Elkins Council takes new look at skateboarding
ELKINS — Elkins City Council has unanimously approved the first reading of ordinances that would reduce “borderline illegal” restrictions on skating in the city.
Recommended by the Elkins Rules and Ordinances Committee, the new ordinance would allow people to use skateboards, roller skates, rollerblades, motorized scooters and similar devices within Elkins city limits so long as it is conducted in a “prudent and careful manner,” according to a memo from the committee.
The new ordinance would sizably cut the original ordinance, Section 71.46, from six sections to just one that states, “No person shall ride or propel skateboards, in-line skates or roller skates except in a prudent and careful manner, with reasonable regard for the safety of the operator, other persons and the property of other persons.”
In the original ordinance that banned skating in city limits, offenders’ skateboards, roller skates and other similar devices would be seized by police and only returned after conviction, acquittal or payment of a fee. During the Jan. 9 City Council meeting, Elkins Police Chief Travis Bennett said the original ordinance is “unenforceable,” “archaic” and, regarding some items in the ordinance, “borderline illegal.”

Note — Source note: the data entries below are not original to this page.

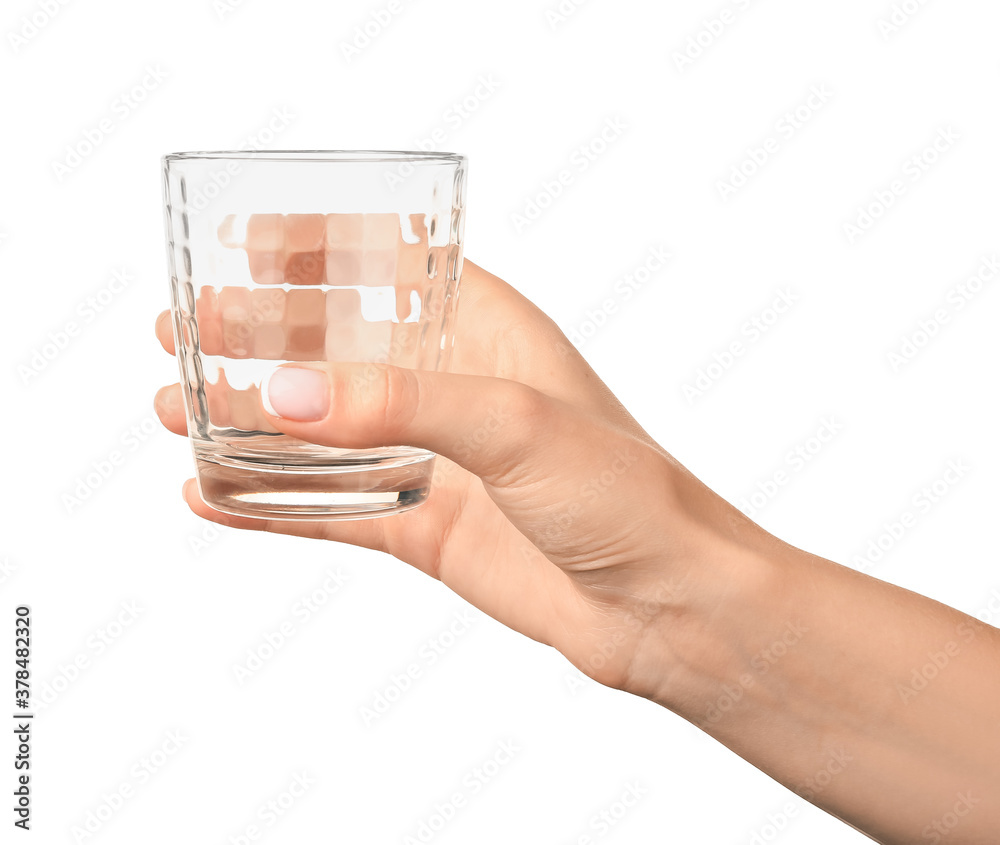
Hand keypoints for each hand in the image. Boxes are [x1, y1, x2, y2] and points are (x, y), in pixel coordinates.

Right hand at [154, 259, 748, 694]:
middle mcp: (456, 389)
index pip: (392, 267)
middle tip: (180, 330)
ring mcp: (437, 461)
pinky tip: (212, 495)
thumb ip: (400, 403)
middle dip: (258, 340)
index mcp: (489, 332)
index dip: (319, 251)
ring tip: (178, 408)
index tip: (243, 245)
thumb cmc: (624, 493)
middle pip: (338, 350)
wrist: (664, 606)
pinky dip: (270, 503)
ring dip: (248, 422)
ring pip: (323, 433)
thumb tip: (284, 395)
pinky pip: (331, 509)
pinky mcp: (426, 528)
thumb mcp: (516, 424)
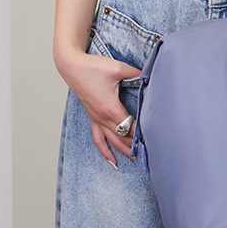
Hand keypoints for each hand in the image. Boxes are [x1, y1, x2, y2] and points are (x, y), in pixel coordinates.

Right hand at [56, 47, 141, 167]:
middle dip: (137, 146)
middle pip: (123, 137)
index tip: (155, 138)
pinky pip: (98, 138)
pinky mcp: (92, 117)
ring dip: (124, 151)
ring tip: (137, 161)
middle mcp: (102, 117)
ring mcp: (96, 118)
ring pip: (112, 141)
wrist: (71, 66)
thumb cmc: (92, 67)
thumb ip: (137, 73)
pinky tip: (112, 161)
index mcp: (110, 108)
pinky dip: (105, 151)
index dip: (143, 132)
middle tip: (151, 155)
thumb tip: (151, 76)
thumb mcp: (119, 68)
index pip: (131, 125)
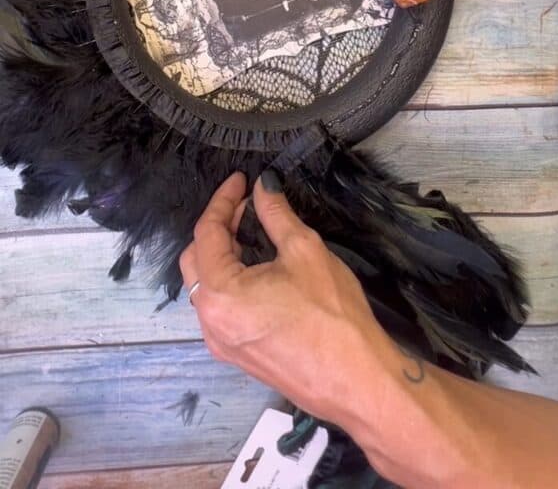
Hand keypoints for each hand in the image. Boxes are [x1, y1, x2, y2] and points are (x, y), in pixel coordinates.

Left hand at [179, 171, 392, 429]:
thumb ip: (276, 214)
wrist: (357, 381)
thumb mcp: (304, 251)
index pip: (206, 233)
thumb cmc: (332, 316)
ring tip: (252, 231)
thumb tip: (263, 187)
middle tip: (246, 206)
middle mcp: (210, 322)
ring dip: (222, 254)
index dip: (223, 201)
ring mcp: (222, 344)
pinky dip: (229, 280)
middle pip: (195, 260)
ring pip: (206, 286)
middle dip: (217, 227)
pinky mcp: (238, 356)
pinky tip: (257, 268)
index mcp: (220, 294)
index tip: (240, 180)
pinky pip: (220, 308)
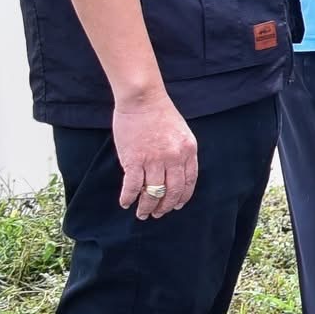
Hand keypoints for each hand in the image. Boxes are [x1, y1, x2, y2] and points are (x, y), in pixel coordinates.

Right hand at [112, 90, 196, 219]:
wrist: (143, 99)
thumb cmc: (161, 114)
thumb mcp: (182, 133)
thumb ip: (181, 153)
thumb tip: (176, 174)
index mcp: (189, 151)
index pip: (189, 181)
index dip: (182, 197)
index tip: (176, 205)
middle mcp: (174, 158)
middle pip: (172, 191)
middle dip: (165, 207)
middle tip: (157, 214)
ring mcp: (154, 160)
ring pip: (153, 193)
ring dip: (146, 207)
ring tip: (142, 214)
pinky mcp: (134, 160)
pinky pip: (132, 186)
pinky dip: (128, 197)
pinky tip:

“…Seizing a skateboard if you see a person on a skateboard, to me that would be no different than saying ‘I’m going to seize your car if I catch you speeding’,” Bennett explained to council. “It’s kind of one of our rights, and we can’t just go and take people’s stuff.”
Bennett stated that he’d spoken with residents who had concerns about skating, but said he found most of their concerns to fall under the issue of trespassing more than the action of skating itself.
“In my eyes, those are all things we can enforce under a separate law, such as destruction of property or trespassing,” Bennett said.
He also acknowledged the concerns of those who had witnessed people skating in places such as bank parking lots; however, Bennett reminded council that those places are private property and because of that, if an officer saw someone skating on private property, they “could not do a thing about it” without a complaint from the property owner.
“That would be no different than us coming into your backyard because somebody was skateboarding in it and telling them to stop,” Bennett said. “Without a complaint from that property owner to initiate that, we can’t just go onto private property and enforce an ordinance like that.”
This change to the original ordinance comes after the Elkins Parks & Recreation Commission unanimously voted in November to move forward with the removal of the Elkins Skatepark from Glendale Park.
The Elkins Skatepark, built in 2009, is set to be relocated to property owned by the Refinery Church, who will take ownership of the skatepark from the EPRC, near North Elementary School and Highland Park.
The decision faced scrutiny from the community, with many from the Save the Park committee speaking out against the removal during EPRC meetings. A petition on Change.org called “Save the Elkins Skatepark” has received around 1,892 signatures, as of publication.
According to an email sent in September to The Inter-Mountain by Alice Sabitino, an initial leader of the skatepark project, before the park was built, skating throughout the city often resulted in multiple citations, and the confiscation of the skateboards, and eventually created an adversarial relationship between skaters and law enforcement and city businesses.
Elkins City Clerk Sutton Stokes explained to council on Jan. 9 that the change to the ordinance came after officials received a social media comment from David Helmick asking, “So is it still illegal for me to skate in Elkins? Since the skatepark is gonna be gone? Am I still going to get a 100 some dollar fine and my skateboard taken? Or do I have to learn how to play ‘pickleball’?”
“This led the communication specialist to then look into…he was curious,” Stokes told council. “Basically, he discovered how many different places it was mentioned and how really confusing and, ultimately, unenforceable it looked and that is what got the conversation into (the Rules and Ordinances Committee).”
The first reading also included changes to sidewalk ordinances, such as Section 93.004, which would allow people to wheel bicycles on sidewalks in the city, and the full removal of Section 93.005, which reiterated the rule against skating, specifically on sidewalks.
When Fourth Ward Council Member Nanci Bross-Fregonara questioned allowing skateboarding on city sidewalks and not cycling, Stokes explained that, most everywhere, skaters are considered pedestrians while bicyclists are considered vehicles. Bennett added that the new ordinance wouldn’t be able to encompass “every little thing” and that they would have to use discretion.